7 Crystal Run Healthcare physician owners refuse to sign on Montefiore acquisition, say it makes them 'indentured servants': 5 things to know

Written by Laura Dyrda | December 26, 2017 | Print  |

Middletown, N.Y.-based Crystal Run Healthcare is expected to finalize a merger with Bronx, N.Y.-based Montefiore Medical Center, but seven physician owners have refused to accept the terms of the agreement and filed two lawsuits against the medical group, according to the Times Herald-Record.

Here are five things to know:

1. Crystal Run includes 133 physician partners, seven of which refused to sign the required documents for the group to merge with Montefiore Medical Center. The physician owners first learned of the merger in 2016, and the seven who haven't signed the deal say it isn't in their best interest.

2. According to a lawsuit filed Dec. 5, Lissette Giraud, MD, claims she voiced opposition to the deal and experienced retaliation as a result. She asked for additional information and documents on the proposed merger and was subsequently removed from the Crystal Run Ambulatory Surgery Center of Middletown (N.Y.) board of directors; Dr. Giraud also reported the group relieved her of management duties.

In a second lawsuit filed last week, six other physicians made similar claims against Crystal Run, arguing the merger would dissolve the organization's partnership. As a result, they are seeking:

● Funds remaining in their capital accounts
● 85 percent of residual collections for pending insurance payments
● Shares of Crystal Run's other assets

The physicians say they have not been given access to financial records associated with the partnership and were only able to estimate the amount in their accounts. The surgeons likened this deal to becoming "indentured servants" of Montefiore.

3. Plaintiffs in the second case report voicing objections over terms of the merger, which require them to refer patients to Montefiore facilities "even if they felt another provider could better serve a particular patient," according to the report. The physicians claim after voicing objections to the merger, Crystal Run began recommending their patients see other physicians, often less experienced junior physicians.

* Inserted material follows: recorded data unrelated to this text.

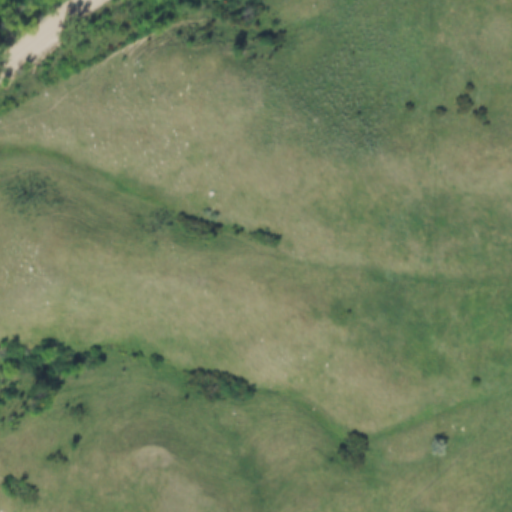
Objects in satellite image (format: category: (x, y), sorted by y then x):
road: (51, 33)
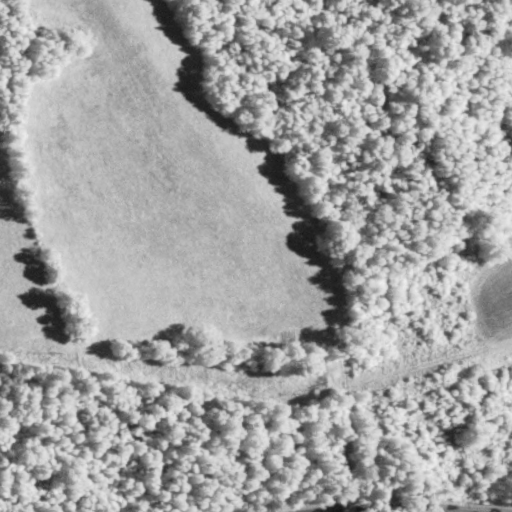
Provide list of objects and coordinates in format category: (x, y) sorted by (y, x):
road: (256, 492)
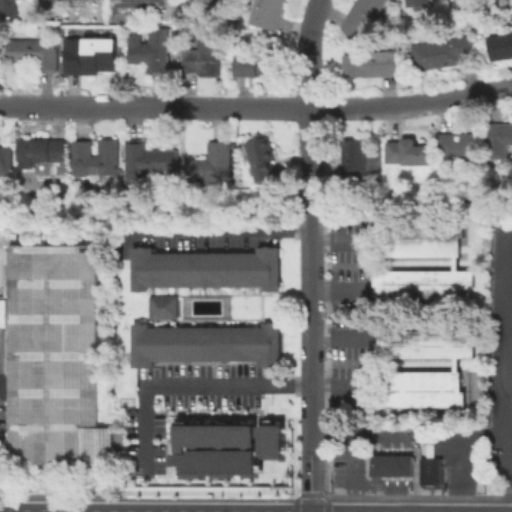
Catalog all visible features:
building: (416, 2)
building: (415, 4)
building: (7, 8)
building: (9, 8)
building: (265, 13)
building: (267, 13)
building: (364, 16)
building: (361, 18)
building: (501, 43)
building: (499, 45)
building: (147, 49)
building: (150, 49)
building: (32, 51)
building: (34, 52)
road: (312, 52)
building: (439, 52)
building: (442, 53)
building: (86, 55)
building: (88, 55)
building: (199, 56)
building: (203, 56)
building: (254, 63)
building: (259, 63)
building: (368, 64)
building: (371, 64)
road: (45, 105)
road: (302, 106)
building: (498, 139)
building: (499, 140)
building: (456, 146)
building: (458, 147)
building: (38, 151)
building: (41, 151)
road: (308, 151)
road: (320, 151)
building: (405, 151)
building: (407, 151)
building: (219, 153)
building: (356, 155)
building: (352, 157)
building: (93, 158)
building: (259, 158)
building: (261, 158)
building: (95, 159)
building: (4, 160)
building: (5, 160)
building: (144, 162)
building: (146, 162)
building: (209, 163)
road: (321, 207)
road: (308, 208)
road: (221, 229)
building: (415, 238)
road: (333, 241)
building: (423, 266)
building: (203, 268)
building: (203, 269)
building: (420, 282)
road: (334, 289)
building: (160, 306)
building: (160, 306)
road: (307, 318)
road: (503, 336)
road: (337, 338)
building: (203, 343)
building: (204, 344)
building: (420, 344)
building: (51, 355)
building: (50, 356)
building: (422, 365)
road: (508, 376)
road: (211, 386)
building: (414, 388)
road: (328, 431)
road: (382, 432)
parking lot: (479, 437)
building: (224, 447)
building: (224, 448)
road: (457, 451)
road: (323, 453)
road: (307, 464)
building: (389, 466)
building: (391, 470)
road: (392, 470)
road: (350, 471)
building: (429, 471)
building: (430, 473)
road: (181, 492)
road: (309, 493)
road: (392, 498)
road: (293, 502)
road: (324, 503)
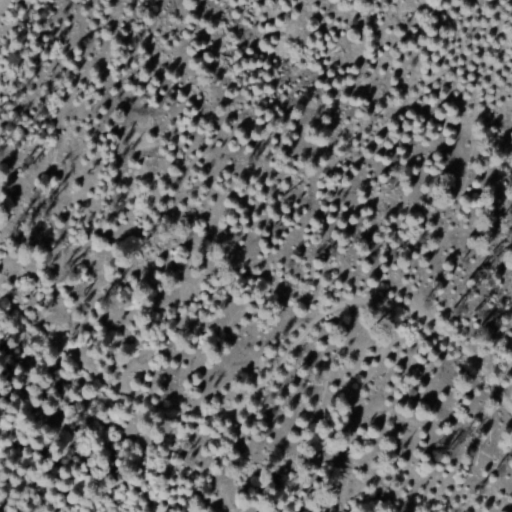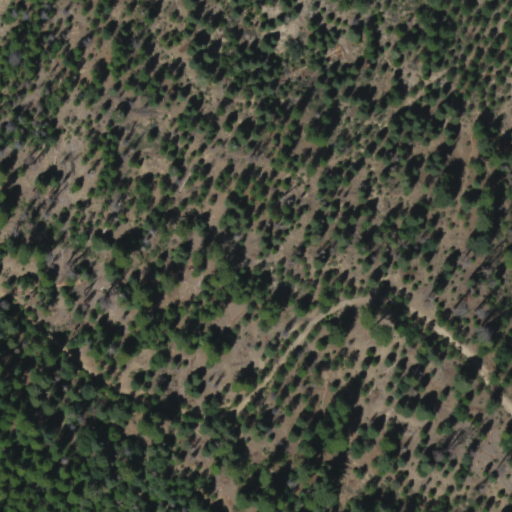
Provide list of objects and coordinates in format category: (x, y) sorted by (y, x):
road: (264, 362)
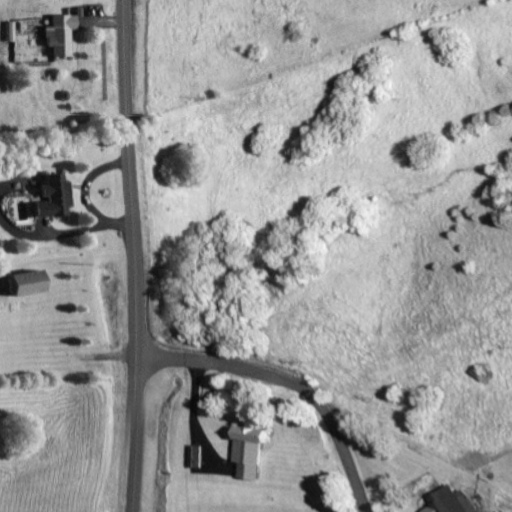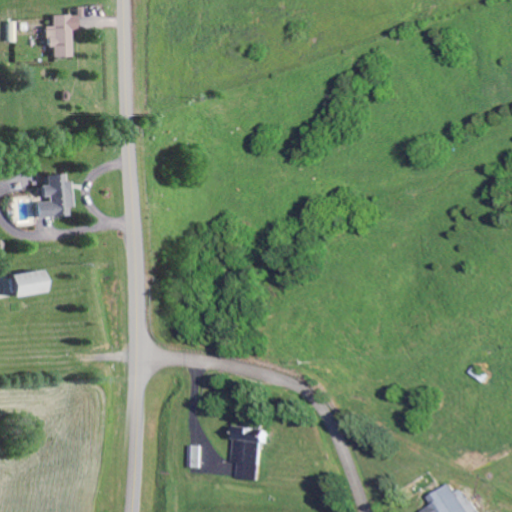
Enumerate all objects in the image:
building: (56, 197)
road: (133, 256)
building: (29, 283)
road: (289, 381)
building: (254, 450)
building: (451, 500)
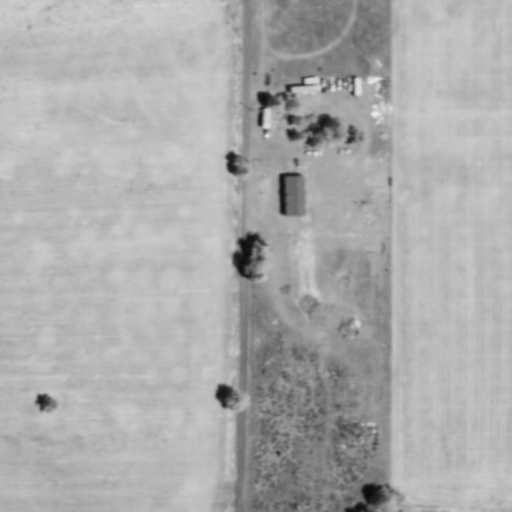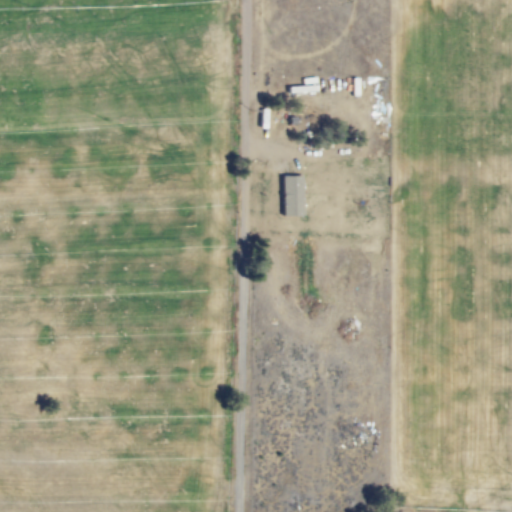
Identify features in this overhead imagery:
building: (287, 196)
road: (237, 256)
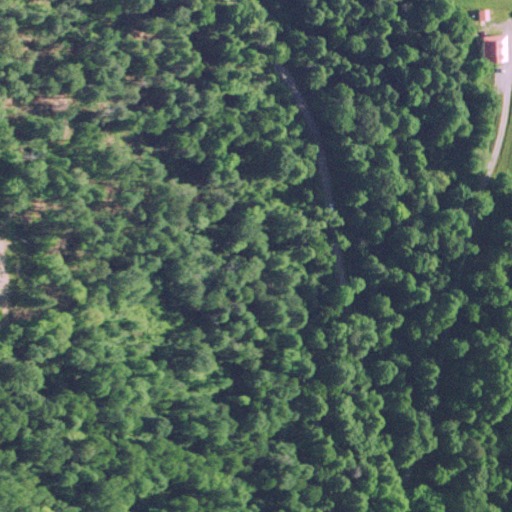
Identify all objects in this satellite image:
building: (489, 47)
road: (342, 251)
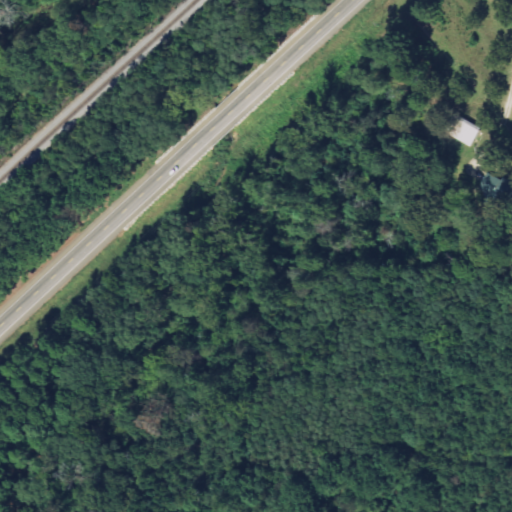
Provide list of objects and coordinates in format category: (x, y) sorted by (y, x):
railway: (95, 88)
road: (502, 125)
road: (173, 162)
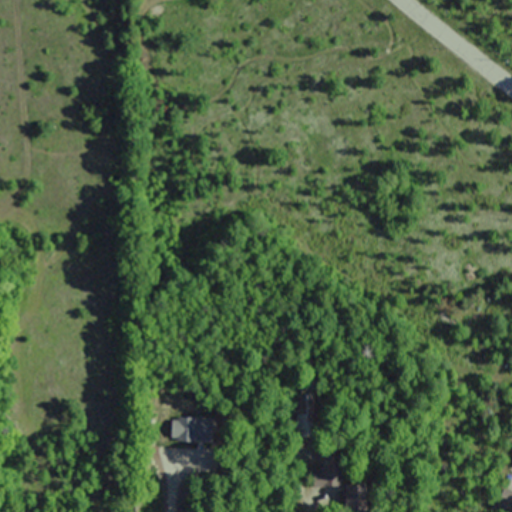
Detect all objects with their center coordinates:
road: (455, 43)
road: (294, 510)
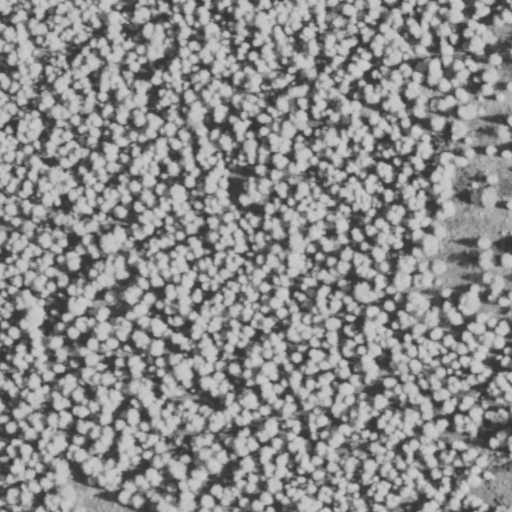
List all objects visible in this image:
road: (122, 256)
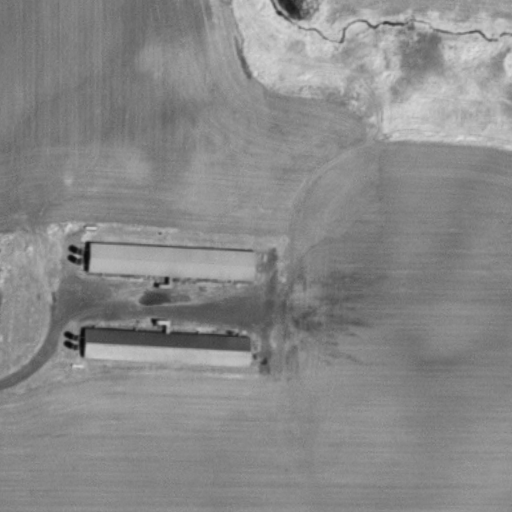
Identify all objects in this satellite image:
crop: (256, 256)
building: (165, 262)
building: (161, 347)
road: (36, 358)
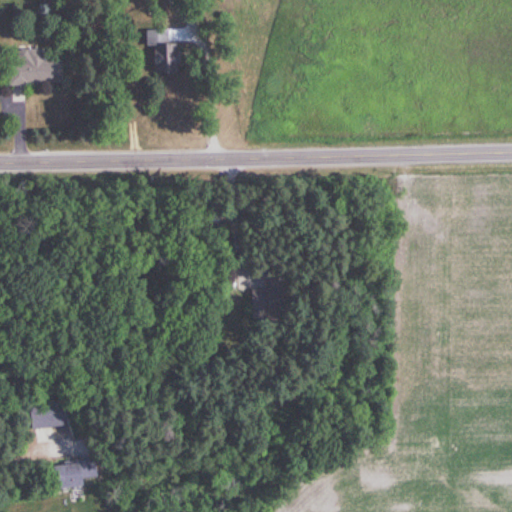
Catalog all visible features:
building: (159, 52)
building: (34, 70)
road: (256, 158)
building: (43, 415)
building: (63, 477)
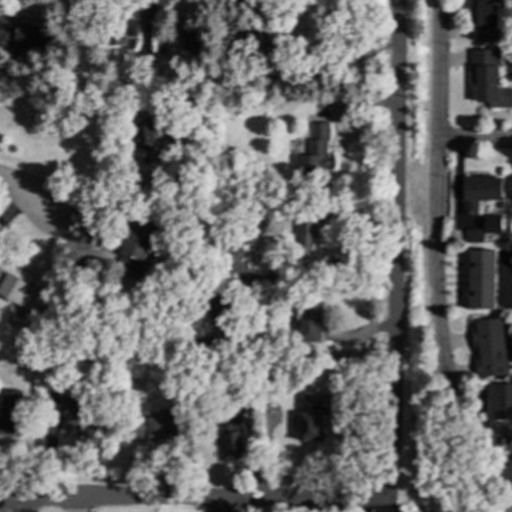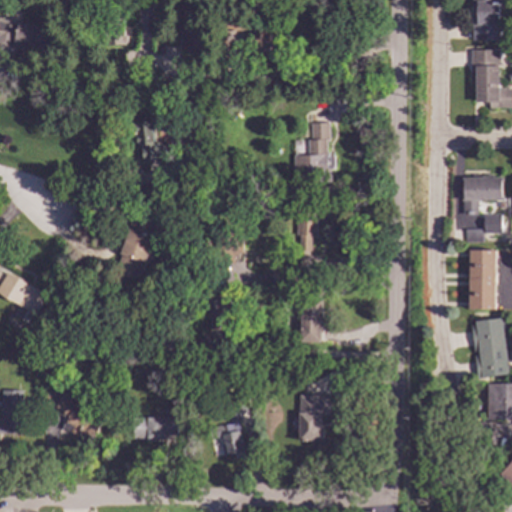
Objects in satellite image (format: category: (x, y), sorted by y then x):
building: (148, 7)
building: (148, 8)
building: (484, 20)
building: (485, 20)
building: (119, 34)
building: (119, 34)
building: (191, 37)
building: (20, 38)
building: (20, 38)
building: (192, 38)
building: (263, 40)
building: (263, 41)
road: (2, 74)
building: (488, 79)
building: (488, 80)
road: (278, 82)
building: (145, 138)
building: (145, 138)
road: (475, 139)
building: (314, 150)
building: (315, 151)
road: (437, 189)
road: (19, 191)
building: (478, 192)
building: (480, 192)
building: (492, 223)
building: (484, 228)
building: (306, 234)
building: (306, 235)
building: (473, 235)
road: (391, 237)
building: (135, 247)
building: (135, 248)
building: (481, 280)
building: (482, 280)
road: (311, 284)
building: (20, 292)
building: (21, 292)
building: (220, 317)
building: (221, 318)
building: (310, 320)
building: (311, 320)
building: (490, 348)
building: (489, 349)
road: (303, 355)
building: (499, 401)
building: (499, 401)
building: (11, 413)
building: (11, 413)
building: (311, 416)
building: (77, 417)
building: (312, 417)
building: (78, 418)
building: (155, 429)
building: (155, 430)
building: (227, 439)
building: (227, 439)
building: (507, 474)
road: (199, 499)
road: (378, 502)
road: (74, 504)
road: (217, 505)
building: (494, 505)
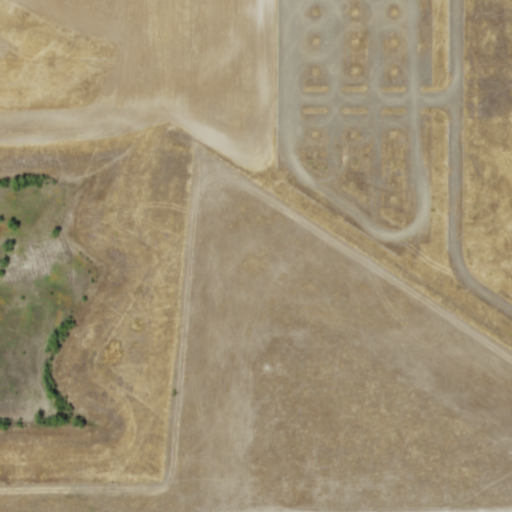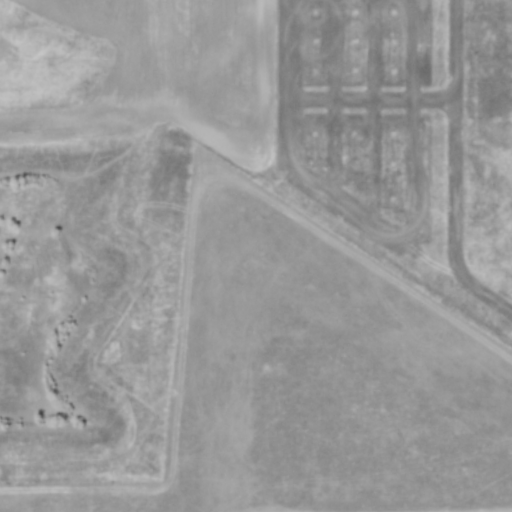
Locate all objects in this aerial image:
road: (327, 98)
road: (319, 100)
road: (371, 112)
road: (451, 170)
road: (412, 223)
crop: (158, 264)
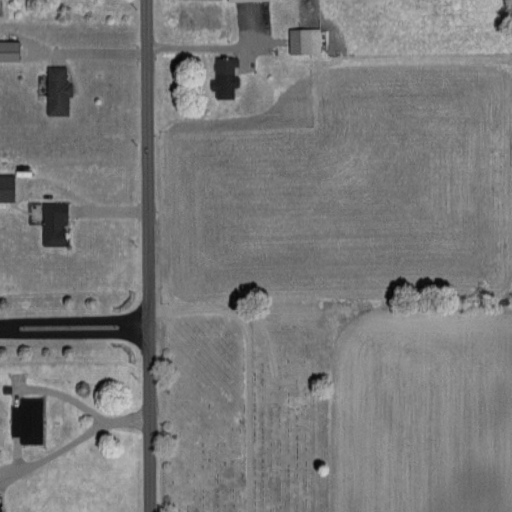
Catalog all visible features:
building: (299, 38)
road: (151, 46)
building: (6, 48)
building: (219, 75)
building: (53, 89)
building: (4, 186)
building: (49, 221)
road: (144, 256)
road: (72, 323)
park: (240, 406)
building: (24, 419)
road: (70, 438)
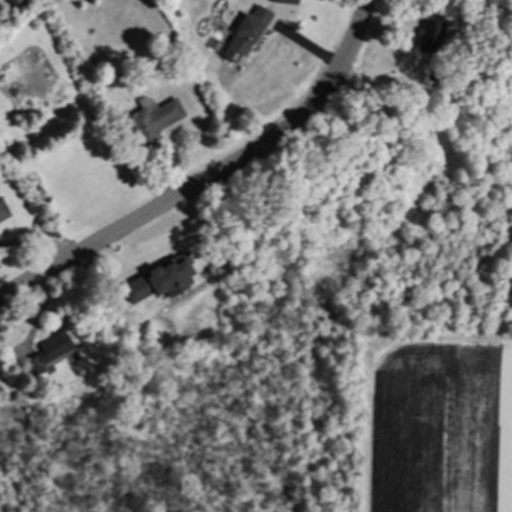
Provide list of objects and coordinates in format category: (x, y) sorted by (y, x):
building: (285, 1)
building: (285, 1)
road: (356, 29)
building: (244, 34)
building: (245, 35)
building: (430, 35)
building: (430, 36)
building: (153, 118)
building: (154, 119)
road: (186, 192)
building: (3, 210)
building: (3, 210)
building: (159, 279)
building: (160, 279)
building: (48, 353)
building: (49, 354)
crop: (425, 418)
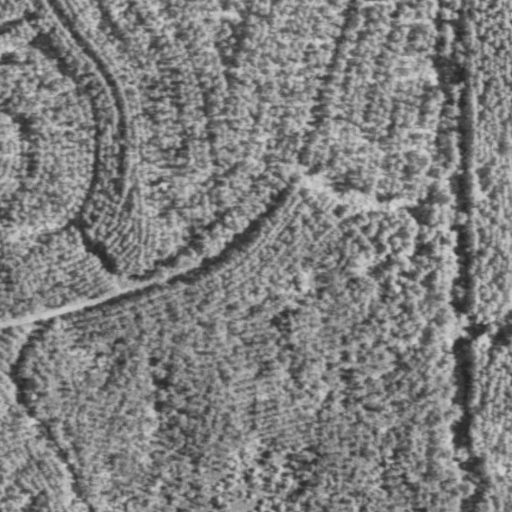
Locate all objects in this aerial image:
road: (223, 221)
road: (152, 406)
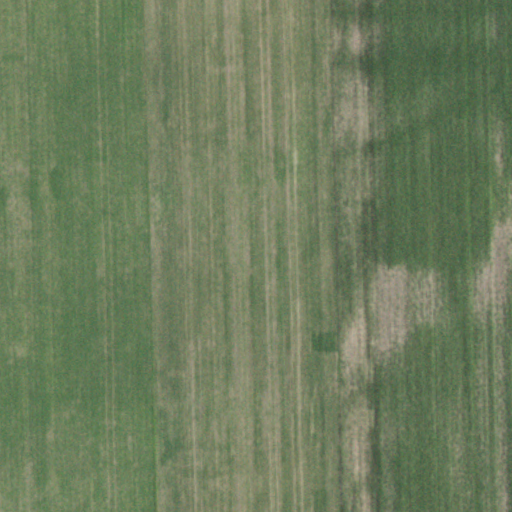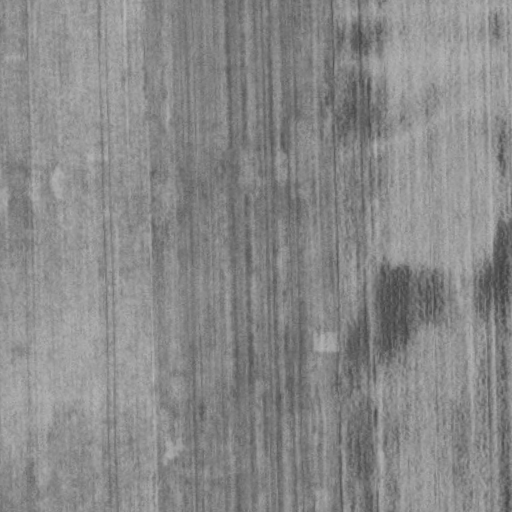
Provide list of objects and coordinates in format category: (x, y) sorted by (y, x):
crop: (421, 253)
crop: (165, 257)
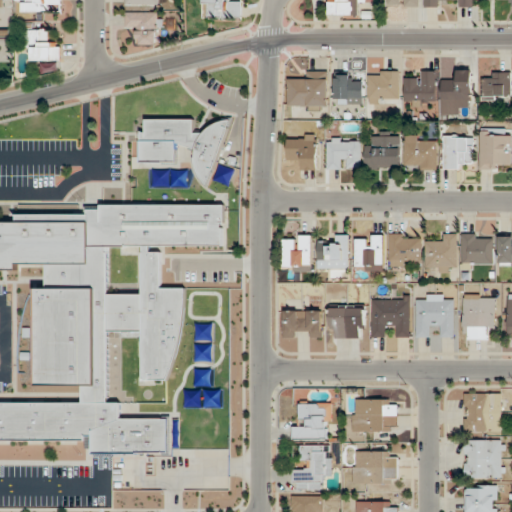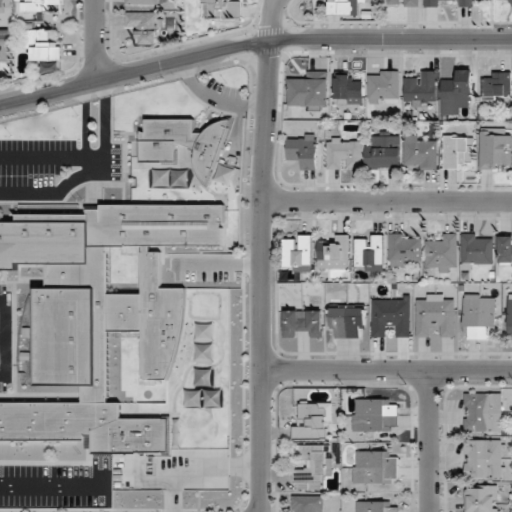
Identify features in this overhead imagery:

4. The second lawsuit states Crystal Run's CEO sent an email on Dec. 15 threatening non-signing partners could face a lawsuit and payment to those partners would be on a pro rata basis. He also told them if their refusal to sign led to the deal being dissolved, signing partners could lose "tens of millions" in transaction proceeds and working capital.

5. In the deal, Montefiore planned to purchase 33 percent interest In Crystal Run and place $30 million into a shared account with the organization to form the joint venture.